Hi,

I have a .vcf file with 150 000 SNPs on the X chromosome and genotypes for 5 samples from WGS.

I tried using plink. I exported the data in plink format :

vcftools --gzvcf ../rawData/FXXX_chrX_PASS_variants_hg38.vcf.gz --plink --out plink_X

Then I manually modified the .ped file so it take into account my pedigree. 3 males, 2 females. 2 cases, 3 controls. And I run the r2 function of plink.

plink --bfile plink_X --ld-xchr 1 --r2 -ld-window-kb 1 --ld-window 1000 --ld-window-r2 0 --out plink_X

The results are R2=1 everywhere no matter the size of the window.

I also tried the blocks function.

plink --bfile plink_X --ld-xchr 1 --blocks -ld-window-kb 1 --ld-window 1000 --ld-window-r2 0 --out plink_X

But no haploblocks found.

What I want is to know is the shared regions of the X chromosome for the 2 case samples. Does anyone know what I am doing wrong ? Or what else I can try ?

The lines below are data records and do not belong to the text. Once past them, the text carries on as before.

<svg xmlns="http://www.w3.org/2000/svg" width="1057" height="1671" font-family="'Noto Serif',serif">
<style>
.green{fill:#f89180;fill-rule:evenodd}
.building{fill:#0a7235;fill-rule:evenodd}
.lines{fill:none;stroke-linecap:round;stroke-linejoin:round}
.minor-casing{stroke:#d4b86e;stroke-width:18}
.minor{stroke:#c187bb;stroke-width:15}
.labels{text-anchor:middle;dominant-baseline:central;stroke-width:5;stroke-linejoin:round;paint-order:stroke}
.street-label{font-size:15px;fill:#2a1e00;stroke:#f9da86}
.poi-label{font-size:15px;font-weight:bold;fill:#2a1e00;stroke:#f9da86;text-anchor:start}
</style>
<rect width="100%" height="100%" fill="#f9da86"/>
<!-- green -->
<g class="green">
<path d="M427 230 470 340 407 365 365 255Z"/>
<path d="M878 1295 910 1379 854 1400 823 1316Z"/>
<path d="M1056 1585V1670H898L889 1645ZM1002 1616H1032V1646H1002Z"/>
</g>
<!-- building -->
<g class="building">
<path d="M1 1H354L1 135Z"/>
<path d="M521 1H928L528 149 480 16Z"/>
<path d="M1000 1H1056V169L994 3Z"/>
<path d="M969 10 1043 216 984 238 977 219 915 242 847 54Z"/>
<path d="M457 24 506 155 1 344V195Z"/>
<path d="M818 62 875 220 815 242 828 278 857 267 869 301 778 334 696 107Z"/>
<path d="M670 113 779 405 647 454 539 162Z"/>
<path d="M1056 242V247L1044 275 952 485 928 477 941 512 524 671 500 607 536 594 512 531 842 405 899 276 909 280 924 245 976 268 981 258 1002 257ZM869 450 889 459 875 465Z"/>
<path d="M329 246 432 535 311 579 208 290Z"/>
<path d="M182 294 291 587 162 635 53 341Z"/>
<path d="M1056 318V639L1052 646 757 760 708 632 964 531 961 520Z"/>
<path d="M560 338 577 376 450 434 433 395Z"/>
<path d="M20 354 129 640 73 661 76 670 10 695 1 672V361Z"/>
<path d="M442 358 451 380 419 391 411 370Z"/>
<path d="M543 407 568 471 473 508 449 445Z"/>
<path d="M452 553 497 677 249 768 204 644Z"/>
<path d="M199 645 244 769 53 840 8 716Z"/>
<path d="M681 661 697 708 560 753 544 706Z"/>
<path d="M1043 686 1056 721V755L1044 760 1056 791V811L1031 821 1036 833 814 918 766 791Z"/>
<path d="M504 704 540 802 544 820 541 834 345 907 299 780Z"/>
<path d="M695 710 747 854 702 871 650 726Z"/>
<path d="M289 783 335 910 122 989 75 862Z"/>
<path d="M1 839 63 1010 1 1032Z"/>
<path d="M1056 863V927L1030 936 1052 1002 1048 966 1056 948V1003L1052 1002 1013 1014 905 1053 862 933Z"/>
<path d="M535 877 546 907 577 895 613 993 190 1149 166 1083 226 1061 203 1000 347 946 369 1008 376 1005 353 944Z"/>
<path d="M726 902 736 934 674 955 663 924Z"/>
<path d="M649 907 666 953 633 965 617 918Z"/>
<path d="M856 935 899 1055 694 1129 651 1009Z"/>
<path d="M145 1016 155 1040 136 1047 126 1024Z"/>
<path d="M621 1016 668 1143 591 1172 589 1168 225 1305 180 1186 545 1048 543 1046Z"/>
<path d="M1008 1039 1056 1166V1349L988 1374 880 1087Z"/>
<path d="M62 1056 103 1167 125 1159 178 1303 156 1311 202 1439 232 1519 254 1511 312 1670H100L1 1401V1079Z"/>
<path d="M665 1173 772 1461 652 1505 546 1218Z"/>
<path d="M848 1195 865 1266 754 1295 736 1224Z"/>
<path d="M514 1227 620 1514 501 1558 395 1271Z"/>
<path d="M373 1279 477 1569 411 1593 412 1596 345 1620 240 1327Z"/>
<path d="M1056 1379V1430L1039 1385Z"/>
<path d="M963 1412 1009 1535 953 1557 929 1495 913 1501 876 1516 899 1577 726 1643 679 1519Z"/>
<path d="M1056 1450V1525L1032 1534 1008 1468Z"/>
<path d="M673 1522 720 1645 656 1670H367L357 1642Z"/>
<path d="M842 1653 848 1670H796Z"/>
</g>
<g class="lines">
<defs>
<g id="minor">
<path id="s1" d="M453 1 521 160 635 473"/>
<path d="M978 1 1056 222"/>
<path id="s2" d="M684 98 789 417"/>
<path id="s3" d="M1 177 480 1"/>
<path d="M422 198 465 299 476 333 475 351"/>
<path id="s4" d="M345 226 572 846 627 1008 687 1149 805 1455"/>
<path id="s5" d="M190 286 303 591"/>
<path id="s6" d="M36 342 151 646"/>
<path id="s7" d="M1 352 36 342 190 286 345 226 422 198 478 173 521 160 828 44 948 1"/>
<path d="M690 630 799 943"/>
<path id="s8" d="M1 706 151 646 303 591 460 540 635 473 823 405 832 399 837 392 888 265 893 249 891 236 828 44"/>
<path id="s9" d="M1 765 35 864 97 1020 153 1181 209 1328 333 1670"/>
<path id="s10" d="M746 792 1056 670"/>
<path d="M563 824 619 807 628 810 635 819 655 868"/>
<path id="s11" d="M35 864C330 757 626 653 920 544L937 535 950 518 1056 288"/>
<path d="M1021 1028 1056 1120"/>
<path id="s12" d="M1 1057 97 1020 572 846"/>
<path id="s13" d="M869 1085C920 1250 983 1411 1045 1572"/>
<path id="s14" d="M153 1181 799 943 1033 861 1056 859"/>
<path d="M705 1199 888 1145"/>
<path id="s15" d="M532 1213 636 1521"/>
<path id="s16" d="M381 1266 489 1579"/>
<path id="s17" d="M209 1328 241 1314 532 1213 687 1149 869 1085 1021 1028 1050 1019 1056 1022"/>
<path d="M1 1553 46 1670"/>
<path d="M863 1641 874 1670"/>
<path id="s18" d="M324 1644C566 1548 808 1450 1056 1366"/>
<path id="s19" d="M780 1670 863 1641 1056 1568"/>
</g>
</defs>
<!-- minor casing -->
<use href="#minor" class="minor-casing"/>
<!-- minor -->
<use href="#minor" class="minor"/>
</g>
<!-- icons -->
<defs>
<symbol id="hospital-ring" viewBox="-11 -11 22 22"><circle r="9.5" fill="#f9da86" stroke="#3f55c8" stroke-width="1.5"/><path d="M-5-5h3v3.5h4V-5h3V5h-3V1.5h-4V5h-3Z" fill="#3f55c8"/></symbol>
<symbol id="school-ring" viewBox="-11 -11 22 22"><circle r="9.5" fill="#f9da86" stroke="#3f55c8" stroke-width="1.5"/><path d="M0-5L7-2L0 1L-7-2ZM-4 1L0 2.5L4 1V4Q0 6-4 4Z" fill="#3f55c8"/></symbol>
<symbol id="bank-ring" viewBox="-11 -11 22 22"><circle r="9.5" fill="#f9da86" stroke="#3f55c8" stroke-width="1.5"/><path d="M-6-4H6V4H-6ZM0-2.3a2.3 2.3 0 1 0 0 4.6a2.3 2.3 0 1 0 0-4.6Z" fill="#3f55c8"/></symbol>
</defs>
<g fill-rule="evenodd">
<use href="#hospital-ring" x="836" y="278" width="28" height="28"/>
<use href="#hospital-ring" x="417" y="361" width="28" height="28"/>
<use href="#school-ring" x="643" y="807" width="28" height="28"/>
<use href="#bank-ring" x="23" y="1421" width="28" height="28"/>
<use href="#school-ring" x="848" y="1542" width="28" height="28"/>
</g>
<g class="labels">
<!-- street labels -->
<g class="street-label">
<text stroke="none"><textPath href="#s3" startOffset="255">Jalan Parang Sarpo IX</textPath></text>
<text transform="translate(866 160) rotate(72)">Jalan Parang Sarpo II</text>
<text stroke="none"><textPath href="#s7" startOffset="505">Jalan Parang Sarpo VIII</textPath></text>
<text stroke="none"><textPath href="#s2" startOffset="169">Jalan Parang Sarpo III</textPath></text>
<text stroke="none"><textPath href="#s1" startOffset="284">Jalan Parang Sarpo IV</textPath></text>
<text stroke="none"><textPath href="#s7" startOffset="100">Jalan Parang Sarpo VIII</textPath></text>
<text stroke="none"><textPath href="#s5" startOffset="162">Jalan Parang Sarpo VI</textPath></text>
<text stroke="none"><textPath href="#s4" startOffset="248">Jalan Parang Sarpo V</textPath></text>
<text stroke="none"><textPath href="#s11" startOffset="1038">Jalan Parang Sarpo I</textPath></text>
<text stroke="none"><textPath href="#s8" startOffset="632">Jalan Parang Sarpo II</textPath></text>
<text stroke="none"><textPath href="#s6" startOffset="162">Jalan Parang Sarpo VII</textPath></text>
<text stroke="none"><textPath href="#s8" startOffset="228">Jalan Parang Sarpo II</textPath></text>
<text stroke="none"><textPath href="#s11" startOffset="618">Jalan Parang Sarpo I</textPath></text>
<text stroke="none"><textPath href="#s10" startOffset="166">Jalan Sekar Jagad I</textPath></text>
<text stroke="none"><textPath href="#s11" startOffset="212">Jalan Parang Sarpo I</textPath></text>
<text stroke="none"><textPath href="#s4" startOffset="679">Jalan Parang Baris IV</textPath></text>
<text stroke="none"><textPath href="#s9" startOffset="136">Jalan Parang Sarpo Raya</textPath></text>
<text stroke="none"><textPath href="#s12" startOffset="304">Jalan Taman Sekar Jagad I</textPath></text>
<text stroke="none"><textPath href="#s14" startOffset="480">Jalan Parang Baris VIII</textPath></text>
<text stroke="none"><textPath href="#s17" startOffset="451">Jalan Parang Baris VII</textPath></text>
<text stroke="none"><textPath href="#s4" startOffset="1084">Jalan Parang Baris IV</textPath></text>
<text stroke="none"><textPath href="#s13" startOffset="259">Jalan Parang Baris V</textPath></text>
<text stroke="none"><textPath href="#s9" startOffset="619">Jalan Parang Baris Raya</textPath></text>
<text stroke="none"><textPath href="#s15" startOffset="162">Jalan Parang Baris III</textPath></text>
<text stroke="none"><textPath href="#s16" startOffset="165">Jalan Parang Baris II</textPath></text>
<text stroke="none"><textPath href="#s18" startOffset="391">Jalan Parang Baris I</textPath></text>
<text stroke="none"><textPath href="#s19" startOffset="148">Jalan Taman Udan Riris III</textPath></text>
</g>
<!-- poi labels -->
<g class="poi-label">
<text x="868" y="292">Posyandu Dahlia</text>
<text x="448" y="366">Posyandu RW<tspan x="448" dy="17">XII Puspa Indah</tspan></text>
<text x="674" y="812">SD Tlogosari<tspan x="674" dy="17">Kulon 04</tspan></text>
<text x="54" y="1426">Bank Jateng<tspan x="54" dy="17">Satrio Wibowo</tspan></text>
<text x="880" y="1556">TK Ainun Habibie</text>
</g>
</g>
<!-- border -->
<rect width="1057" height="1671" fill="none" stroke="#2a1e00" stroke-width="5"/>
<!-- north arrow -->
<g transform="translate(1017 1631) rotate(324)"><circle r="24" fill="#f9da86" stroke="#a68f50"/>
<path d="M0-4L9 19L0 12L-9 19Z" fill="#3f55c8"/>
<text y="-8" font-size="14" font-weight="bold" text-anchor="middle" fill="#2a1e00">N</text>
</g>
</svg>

You can't compute meaningful LD stats with only 5 samples. (You also shouldn't be using vcftools to "export to plink"; plink --vcf is far better at that operation.)

A standard approach for estimating human haplotypes is to use a public reference dataset, such as 1000 Genomes, as an additional input to a phasing program like Eagle or SHAPEIT4.